(Text provided begins)
# Sea Ice, the Jet Stream, and our snowy, cold Spring



## LasersInTheTaiga (Mar 27, 2013)

Thought this article was interesting: http://www.wunderground.com/news/sea-ice-loss-20130326


----------



## ScottySkis (Mar 27, 2013)

Yes it is thanks, I wonder why this is happening not.


----------



## BenedictGomez (Mar 27, 2013)

I ate hamburger helper yesterday for the first time in probably 10 years, and today I woke up with a sore throat.

Conclusion?  Hamburger Helper causes sore throats.


----------



## drjeff (Mar 28, 2013)

BenedictGomez said:


> I ate hamburger helper yesterday for the first time in probably 10 years, and today I woke up with a sore throat.
> 
> Conclusion? Hamburger Helper causes sore throats.



LOL!

I'd say that any person with a mind towards critical thinking would have to have a bit of skepticism out of any climate research coming from British Government Scientist given the recent scandal about how they were blatantly manipulating data to further their hypothesis on for personal economic gains. 

Bottomline, they don't know.....


----------



## LasersInTheTaiga (Mar 28, 2013)
(Text provided ends)
> **The problem**
In the forum thread on sea ice and the jet stream, what did BenedictGomez wake up with the day after eating Hamburger Helper?
(Dataset records begins)
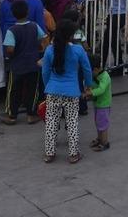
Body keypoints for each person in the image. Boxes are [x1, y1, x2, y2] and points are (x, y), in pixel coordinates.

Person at [42, 19, 94, 163]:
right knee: (72, 122)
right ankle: (73, 154)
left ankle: (49, 153)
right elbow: (87, 69)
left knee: (51, 122)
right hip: (72, 92)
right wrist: (88, 85)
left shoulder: (49, 50)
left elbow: (45, 72)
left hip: (53, 90)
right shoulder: (78, 50)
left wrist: (48, 86)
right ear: (70, 35)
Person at [0, 0, 46, 125]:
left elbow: (10, 49)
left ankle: (12, 115)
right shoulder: (34, 26)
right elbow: (42, 39)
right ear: (28, 12)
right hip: (33, 64)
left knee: (14, 90)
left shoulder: (11, 30)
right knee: (33, 90)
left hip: (17, 65)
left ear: (13, 14)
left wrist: (11, 54)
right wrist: (38, 47)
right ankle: (31, 115)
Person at [102, 0, 128, 70]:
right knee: (114, 40)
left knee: (107, 40)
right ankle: (119, 64)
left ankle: (101, 65)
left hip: (115, 13)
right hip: (123, 12)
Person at [88, 62, 112, 152]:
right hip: (97, 103)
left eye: (91, 71)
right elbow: (93, 84)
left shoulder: (105, 76)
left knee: (103, 124)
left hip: (104, 105)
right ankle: (99, 139)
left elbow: (101, 89)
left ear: (96, 69)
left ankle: (105, 143)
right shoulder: (96, 75)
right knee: (98, 123)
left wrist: (91, 92)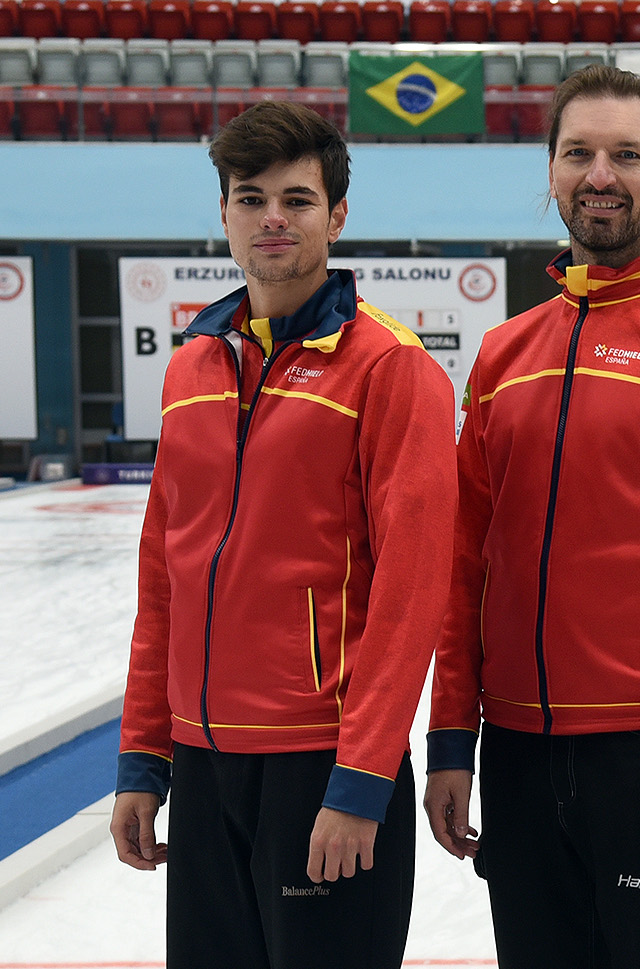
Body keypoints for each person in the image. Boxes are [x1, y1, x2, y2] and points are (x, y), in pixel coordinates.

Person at [423, 65, 640, 969]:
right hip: (513, 752)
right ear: (550, 171)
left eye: (627, 154)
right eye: (578, 152)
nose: (600, 174)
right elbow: (466, 563)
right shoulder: (504, 353)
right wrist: (450, 738)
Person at [109, 100, 456, 969]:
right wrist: (144, 752)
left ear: (336, 217)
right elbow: (166, 574)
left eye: (297, 200)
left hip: (319, 763)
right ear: (223, 212)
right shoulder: (194, 365)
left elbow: (412, 591)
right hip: (201, 760)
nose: (272, 218)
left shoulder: (390, 368)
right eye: (250, 196)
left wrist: (363, 775)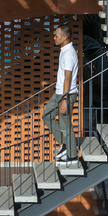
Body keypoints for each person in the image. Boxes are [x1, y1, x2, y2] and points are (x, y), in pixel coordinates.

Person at [42, 24, 80, 162]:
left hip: (66, 95)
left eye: (56, 36)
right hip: (59, 93)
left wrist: (64, 99)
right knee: (47, 116)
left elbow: (68, 77)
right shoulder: (64, 50)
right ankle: (65, 144)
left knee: (65, 125)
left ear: (64, 37)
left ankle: (72, 156)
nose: (54, 38)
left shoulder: (69, 53)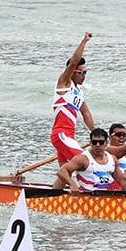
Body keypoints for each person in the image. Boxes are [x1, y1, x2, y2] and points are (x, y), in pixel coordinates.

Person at [50, 32, 96, 165]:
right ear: (72, 73)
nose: (84, 76)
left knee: (65, 171)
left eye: (85, 72)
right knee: (85, 163)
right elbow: (74, 61)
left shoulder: (79, 93)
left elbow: (86, 114)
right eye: (81, 73)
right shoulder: (64, 83)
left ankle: (60, 186)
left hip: (69, 135)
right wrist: (84, 41)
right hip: (61, 134)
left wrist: (96, 133)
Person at [53, 128, 126, 194]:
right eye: (94, 142)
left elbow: (122, 182)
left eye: (101, 142)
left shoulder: (113, 159)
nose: (97, 145)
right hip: (86, 196)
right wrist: (72, 184)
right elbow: (62, 171)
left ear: (106, 143)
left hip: (106, 197)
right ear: (90, 143)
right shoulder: (83, 159)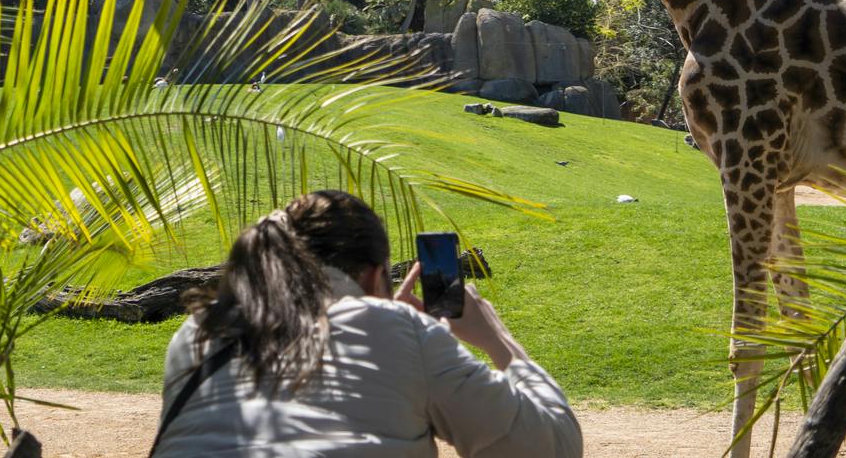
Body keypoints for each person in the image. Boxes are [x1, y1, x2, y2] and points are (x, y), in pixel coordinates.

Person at [151, 189, 582, 457]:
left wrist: (392, 327)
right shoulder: (398, 330)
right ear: (376, 275)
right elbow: (551, 448)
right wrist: (497, 339)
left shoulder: (198, 332)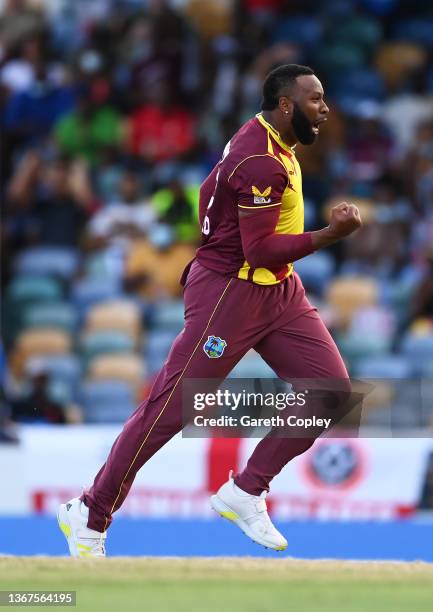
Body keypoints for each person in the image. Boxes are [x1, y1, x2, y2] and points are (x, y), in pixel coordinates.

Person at [57, 64, 362, 557]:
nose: (325, 108)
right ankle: (89, 514)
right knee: (171, 409)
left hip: (277, 291)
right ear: (286, 106)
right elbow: (260, 249)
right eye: (316, 99)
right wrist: (331, 235)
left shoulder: (267, 139)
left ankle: (245, 491)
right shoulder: (261, 160)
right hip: (231, 294)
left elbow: (217, 198)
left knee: (330, 391)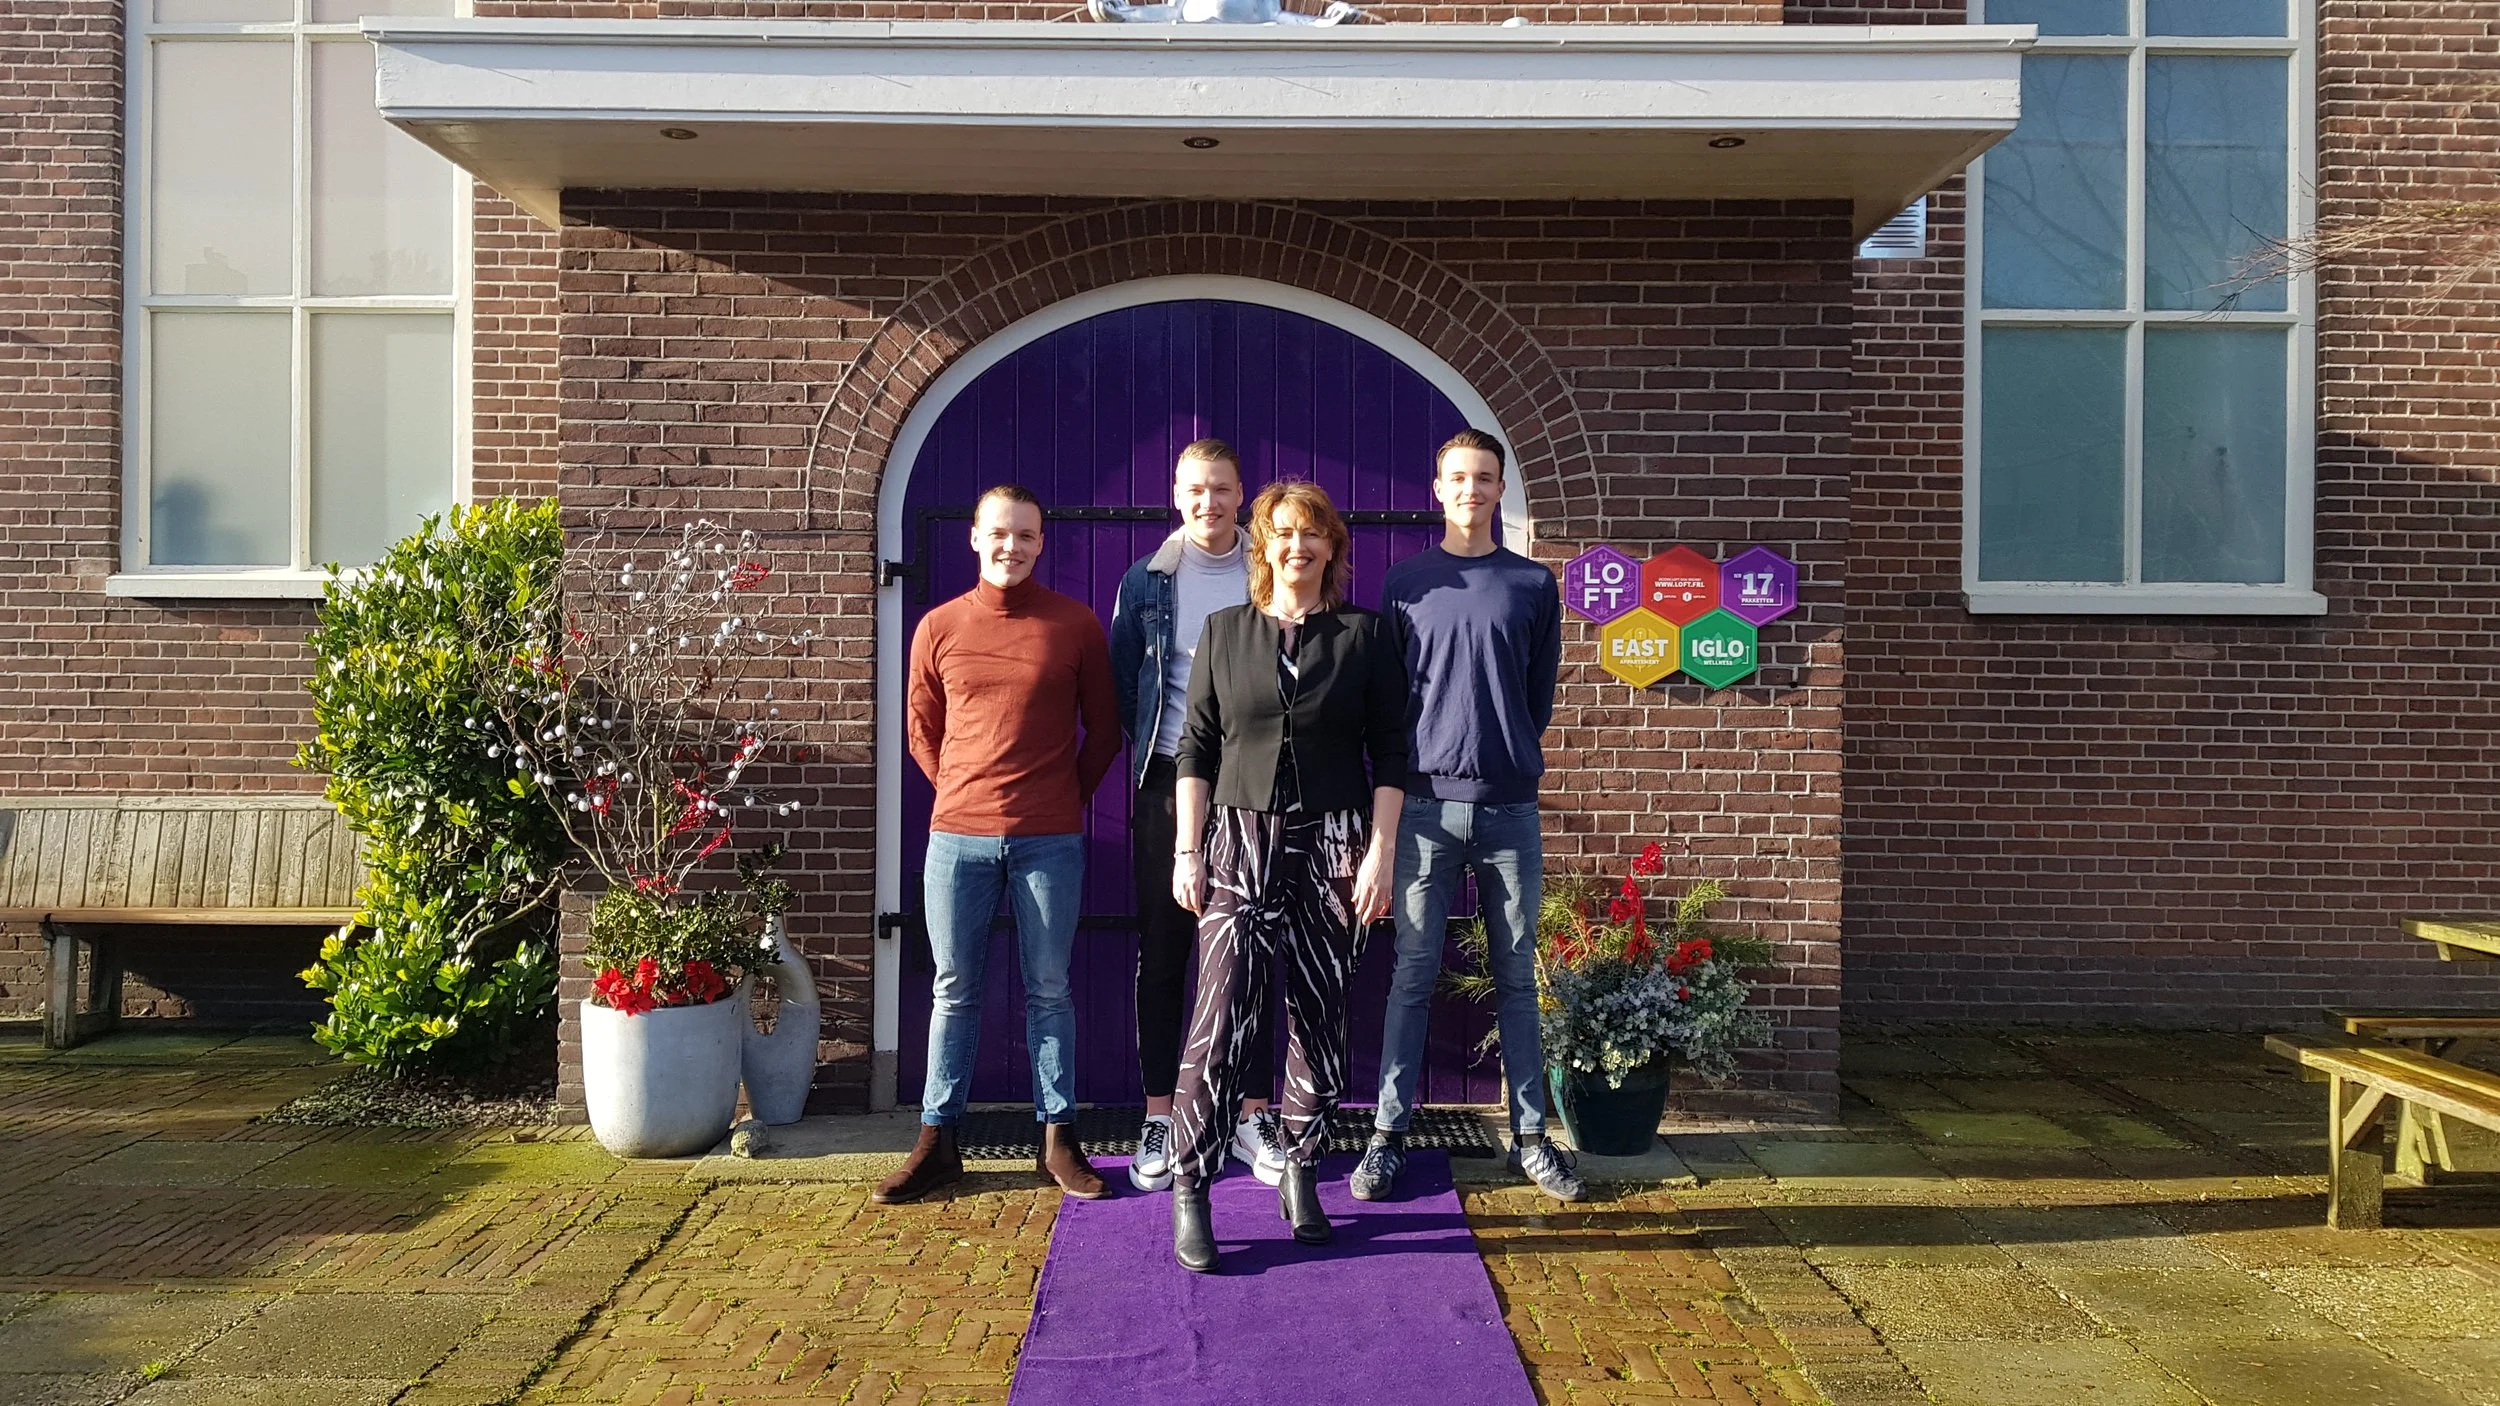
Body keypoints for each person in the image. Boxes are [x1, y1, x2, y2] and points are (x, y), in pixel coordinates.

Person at [1165, 480, 1408, 1272]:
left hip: (1335, 844)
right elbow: (1195, 747)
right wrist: (1188, 849)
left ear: (1331, 547)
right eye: (1282, 534)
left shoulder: (1364, 637)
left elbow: (1392, 753)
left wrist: (1380, 850)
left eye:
(Dataset records ends)
> **Problem solution**
A sore throat.